Martin, 22 ans, originaire du Cameroun, a déclaré :
Nous sommes arrivés à la clôture et les sirènes se sont mises à hurler ... Je pouvais voir mes amis qui étaient à l'intérieur [de Melilla]. La Guardia Civil a frappé mes amis avec de gros bâtons. Non pas des matraques de police, mais des bâtons. Ils vous frappent jusqu'à ce que vous vous évanouissiez ... j’ai battu en retraite vers le côté marocain. Quand je suis redescendu, ils [les Forces auxiliaires marocaines] m'ont frappé. Ils m'ont menotté, puis m'ont fait m'allonger sur le sol, à plat ventre. Ils m'ont fouillé et ont volé mon argent, mon téléphone et même mes chaussures.
William, 24 ans, originaire du Cameroun, a déclaré :
Dans la nuit du 24 décembre [2013], nous étions 15 à avancer vers la clôture. Alors que nous arrivions près de la clôture, les Alit [Forces auxiliaires marocaines] nous ont vus et ont commencé à nous jeter des pierres et des bâtons dessus. Neuf membres des Alit nous ont attrapés, ils m'ont emmené dans un coin caché et m’ont frappé là ainsi que d'autres migrants pendant 30 à 40 minutes, puis ils nous ont emmenés au commissariat. J'ai pu aller à l'hôpital au lieu de ça. J’ai reçu des soins médicaux pour mes blessures et je suis revenu le lendemain à Gourougou, avec l'aide des ONG [organisations non gouvernementales].
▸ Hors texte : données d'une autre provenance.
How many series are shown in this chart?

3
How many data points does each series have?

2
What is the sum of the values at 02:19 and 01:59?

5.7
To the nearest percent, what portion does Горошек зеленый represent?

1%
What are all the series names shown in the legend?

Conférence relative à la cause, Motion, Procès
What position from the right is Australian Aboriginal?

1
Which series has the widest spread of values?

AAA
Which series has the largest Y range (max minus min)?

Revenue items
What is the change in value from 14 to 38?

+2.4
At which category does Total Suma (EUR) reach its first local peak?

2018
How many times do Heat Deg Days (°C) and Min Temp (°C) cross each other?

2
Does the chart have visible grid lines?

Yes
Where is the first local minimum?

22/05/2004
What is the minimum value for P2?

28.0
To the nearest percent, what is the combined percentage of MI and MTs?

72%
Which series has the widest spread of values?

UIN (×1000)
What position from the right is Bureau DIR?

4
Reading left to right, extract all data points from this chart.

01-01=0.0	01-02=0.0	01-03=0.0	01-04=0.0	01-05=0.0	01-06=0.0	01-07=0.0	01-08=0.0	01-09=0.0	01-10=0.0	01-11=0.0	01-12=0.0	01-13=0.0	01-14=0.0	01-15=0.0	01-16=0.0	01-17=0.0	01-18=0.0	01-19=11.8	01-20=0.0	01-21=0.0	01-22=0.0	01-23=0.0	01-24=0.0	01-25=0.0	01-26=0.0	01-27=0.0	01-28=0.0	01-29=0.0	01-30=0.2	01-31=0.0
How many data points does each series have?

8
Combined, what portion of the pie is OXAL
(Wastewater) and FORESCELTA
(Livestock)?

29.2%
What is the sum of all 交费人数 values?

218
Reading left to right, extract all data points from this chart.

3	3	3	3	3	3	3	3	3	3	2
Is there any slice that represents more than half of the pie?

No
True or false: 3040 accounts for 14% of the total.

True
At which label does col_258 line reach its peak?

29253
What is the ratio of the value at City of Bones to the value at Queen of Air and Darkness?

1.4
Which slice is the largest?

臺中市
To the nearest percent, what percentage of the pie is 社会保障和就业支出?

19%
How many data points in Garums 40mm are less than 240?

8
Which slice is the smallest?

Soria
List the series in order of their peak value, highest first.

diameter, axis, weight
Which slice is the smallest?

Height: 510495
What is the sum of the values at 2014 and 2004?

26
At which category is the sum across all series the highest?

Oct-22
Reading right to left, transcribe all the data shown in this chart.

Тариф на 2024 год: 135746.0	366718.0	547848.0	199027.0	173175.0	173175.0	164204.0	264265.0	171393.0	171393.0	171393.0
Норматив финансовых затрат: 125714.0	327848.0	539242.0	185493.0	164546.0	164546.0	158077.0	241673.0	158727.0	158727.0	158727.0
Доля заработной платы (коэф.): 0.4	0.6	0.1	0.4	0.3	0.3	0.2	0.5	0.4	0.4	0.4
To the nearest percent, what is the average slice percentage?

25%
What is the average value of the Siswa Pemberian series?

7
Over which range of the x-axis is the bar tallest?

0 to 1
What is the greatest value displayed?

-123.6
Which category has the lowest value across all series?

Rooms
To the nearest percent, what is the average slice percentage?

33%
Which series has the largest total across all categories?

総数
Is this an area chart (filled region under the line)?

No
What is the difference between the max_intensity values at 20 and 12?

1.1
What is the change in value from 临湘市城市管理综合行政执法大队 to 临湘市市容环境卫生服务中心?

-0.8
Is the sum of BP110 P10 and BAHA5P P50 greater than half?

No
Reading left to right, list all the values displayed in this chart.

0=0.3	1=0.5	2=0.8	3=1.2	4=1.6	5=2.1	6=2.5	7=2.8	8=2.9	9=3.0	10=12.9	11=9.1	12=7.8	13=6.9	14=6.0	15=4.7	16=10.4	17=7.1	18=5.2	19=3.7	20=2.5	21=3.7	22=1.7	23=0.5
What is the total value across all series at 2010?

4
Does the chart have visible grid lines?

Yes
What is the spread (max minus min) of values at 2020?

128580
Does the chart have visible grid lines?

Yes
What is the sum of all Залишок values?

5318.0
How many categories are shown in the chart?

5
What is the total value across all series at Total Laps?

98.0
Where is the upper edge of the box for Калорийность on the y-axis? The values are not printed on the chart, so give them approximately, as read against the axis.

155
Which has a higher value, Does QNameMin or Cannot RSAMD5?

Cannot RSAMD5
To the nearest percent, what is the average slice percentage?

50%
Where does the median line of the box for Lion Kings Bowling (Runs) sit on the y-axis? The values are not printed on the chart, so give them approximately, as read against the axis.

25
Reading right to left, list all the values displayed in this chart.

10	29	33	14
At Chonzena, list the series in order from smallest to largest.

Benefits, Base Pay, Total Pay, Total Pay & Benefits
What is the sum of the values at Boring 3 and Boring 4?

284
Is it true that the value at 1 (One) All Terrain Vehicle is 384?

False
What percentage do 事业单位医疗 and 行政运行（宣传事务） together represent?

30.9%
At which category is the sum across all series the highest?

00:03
Ahmed, 22 ans, originaire du Cameroun, faisait également partie de ce groupe :
Nous avons tous été interceptés et arrêtés à la première clôture. Mes pieds étaient en sang à cause des fils de fer barbelés et les Forces auxiliaires m'ont arrêté. Ils m’ont attaché les mains derrière le dos avec une corde et m’ont battu sur tout le corps avec des matraques. Certains d'entre eux ont sauté sur mon dos pour me forcer à me mettre à plat ventre. À huit heures du matin, ils nous ont conduits au poste de police de Nador. Ils ne nous ont pas demandé de présenter nos papiers. Ils nous ont demandé, comme toujours, nos noms et notre nationalité. Ils ont refusé de me conduire à l'hôpital même si je saignais. Dans la soirée, ils nous ont conduits dans un bus jusqu’à la gare routière de Rabat.